EXCERPTED TEXT:
# Howdy Y'all!



## Cod (May 25, 2006)

A good friend of mine that goes by the name of "Grenadier" brought me to this forum. Haven't had much time to look around just yet, but wanted to go ahead and drop an introduction about myself before I started posting.

As for me, I'm a 23-year old from the great state of Georgia (that I miss dearly). Currently I'm a member of the US Air Force and I've been boxing for approximately 10-years now while learning muay thai over the past 2-years or so. Since joining the armed forces over a year ago, I've lost a lot of my boxing and muay thai training time due to deployments, etc.. Hopefully over the next few weeks I'll be able to get back into the swing of things and start training again.

Well, that's it for me. Hope I can help y'all as much as I know you'll help me. Till next time...

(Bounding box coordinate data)
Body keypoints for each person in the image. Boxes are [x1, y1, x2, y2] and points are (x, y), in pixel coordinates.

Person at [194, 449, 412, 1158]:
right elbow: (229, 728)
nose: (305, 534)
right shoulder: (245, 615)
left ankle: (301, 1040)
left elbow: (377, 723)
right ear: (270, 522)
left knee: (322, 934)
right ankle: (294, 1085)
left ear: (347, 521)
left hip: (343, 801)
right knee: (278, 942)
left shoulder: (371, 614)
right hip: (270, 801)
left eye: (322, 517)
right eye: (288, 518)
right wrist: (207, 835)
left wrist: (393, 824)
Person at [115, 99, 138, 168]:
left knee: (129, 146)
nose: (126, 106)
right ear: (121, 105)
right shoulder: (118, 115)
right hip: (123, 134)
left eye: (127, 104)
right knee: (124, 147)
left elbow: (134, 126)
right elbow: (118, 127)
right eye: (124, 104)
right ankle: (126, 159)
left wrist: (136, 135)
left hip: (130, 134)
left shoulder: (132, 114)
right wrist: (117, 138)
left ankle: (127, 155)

WORK TO COMPLETE:
1. Rewrite everything from "## Cod (May" down to "start training again." in the forum introduction, swapping "Georgia" for "Texas".
2. According to the forum introduction, for roughly how many years has the poster been boxing?
The rows are separate material and have no connection to the forum introduction.

ANSWERS BY TASK:
1.
## Cod (May 25, 2006)

A good friend of mine that goes by the name of "Grenadier" brought me to this forum. Haven't had much time to look around just yet, but wanted to go ahead and drop an introduction about myself before I started posting.

As for me, I'm a 23-year old from the great state of Texas (that I miss dearly). Currently I'm a member of the US Air Force and I've been boxing for approximately 10-years now while learning muay thai over the past 2-years or so. Since joining the armed forces over a year ago, I've lost a lot of my boxing and muay thai training time due to deployments, etc.. Hopefully over the next few weeks I'll be able to get back into the swing of things and start training again.

2. Approximately 10 years.